> _PROBLEM STATEMENT_: Copy in full each line of the listing below that contains the word "find".

> _INPUT DATA_:
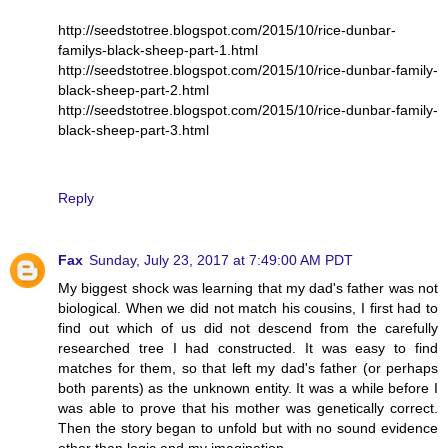
http://seedstotree.blogspot.com/2015/10/rice-dunbar-
familys-black-sheep-part-1.html
http://seedstotree.blogspot.com/2015/10/rice-dunbar-family-
black-sheep-part-2.html
http://seedstotree.blogspot.com/2015/10/rice-dunbar-family-
black-sheep-part-3.html
Reply
Fax
Sunday, July 23, 2017 at 7:49:00 AM PDT
My biggest shock was learning that my dad's father was not
biological. When we did not match his cousins, I first had to
find out which of us did not descend from the carefully
researched tree I had constructed. It was easy to find
matches for them, so that left my dad's father (or perhaps
both parents) as the unknown entity. It was a while before I
was able to prove that his mother was genetically correct.
Then the story began to unfold but with no sound evidence
other than logic and my imagination.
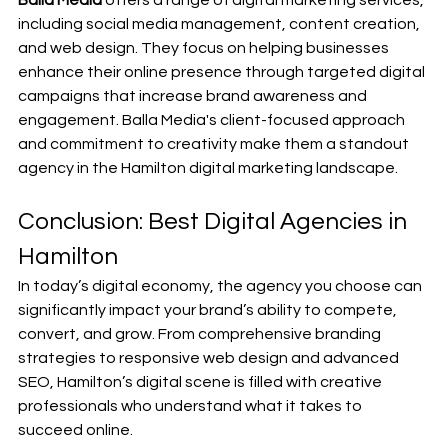
including social media management, content creation, 
and web design. They focus on helping businesses 
enhance their online presence through targeted digital 
campaigns that increase brand awareness and 
engagement. Balla Media's client-focused approach 
and commitment to creativity make them a standout 
agency in the Hamilton digital marketing landscape.
Conclusion: Best Digital Agencies in 
Hamilton
In today’s digital economy, the agency you choose can 
significantly impact your brand’s ability to compete, 
convert, and grow. From comprehensive branding 
strategies to responsive web design and advanced 
SEO, Hamilton’s digital scene is filled with creative 
professionals who understand what it takes to 
succeed online.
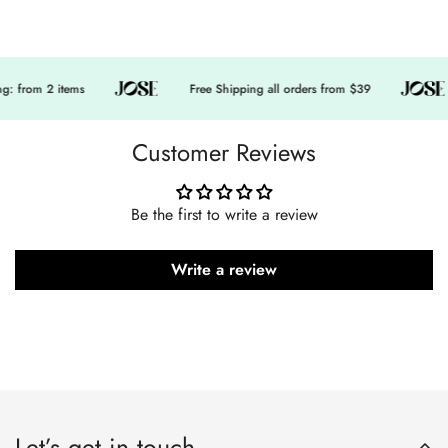
 from 2 items
Free Shipping all orders from $39
Customer Reviews
Be the first to write a review
Write a review
Let’s get in touch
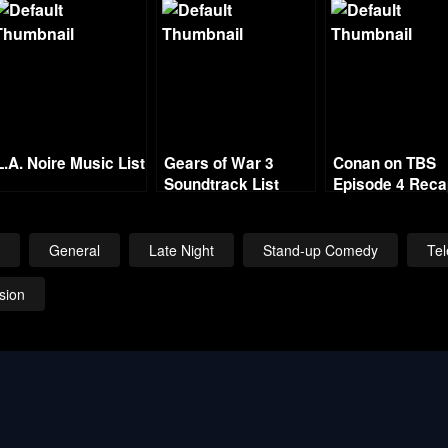
L.A. Noire Music List
Gears of War 3
Conan on TBS
Soundtrack List
Episode 4 Rec
w
General
Late Night
Stand-up Comedy
Tel
ision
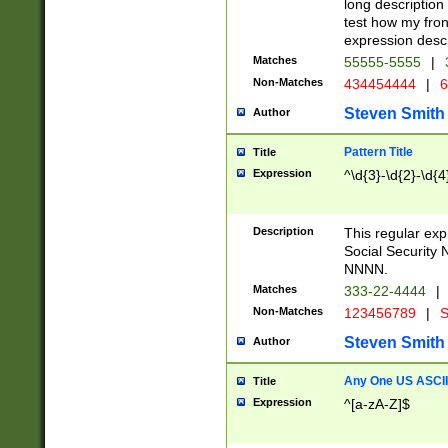
long description 
test how my fron
expression descr
Matches
55555-5555
|
Non-Matches
434454444
|
6
Steven Smith
Author
Pattern Title
Title
Expression
^\d{3}-\d{2}-\d{4
Description
This regular ex
Social Security
NNNN.
Matches
333-22-4444
|
Non-Matches
123456789
|
S
Steven Smith
Author
Any One US ASCII 
Title
Expression
^[a-zA-Z]$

> _OUTPUT FOR THIS EXERCISE_:
find out which of us did not descend from the carefully
researched tree I had constructed. It was easy to find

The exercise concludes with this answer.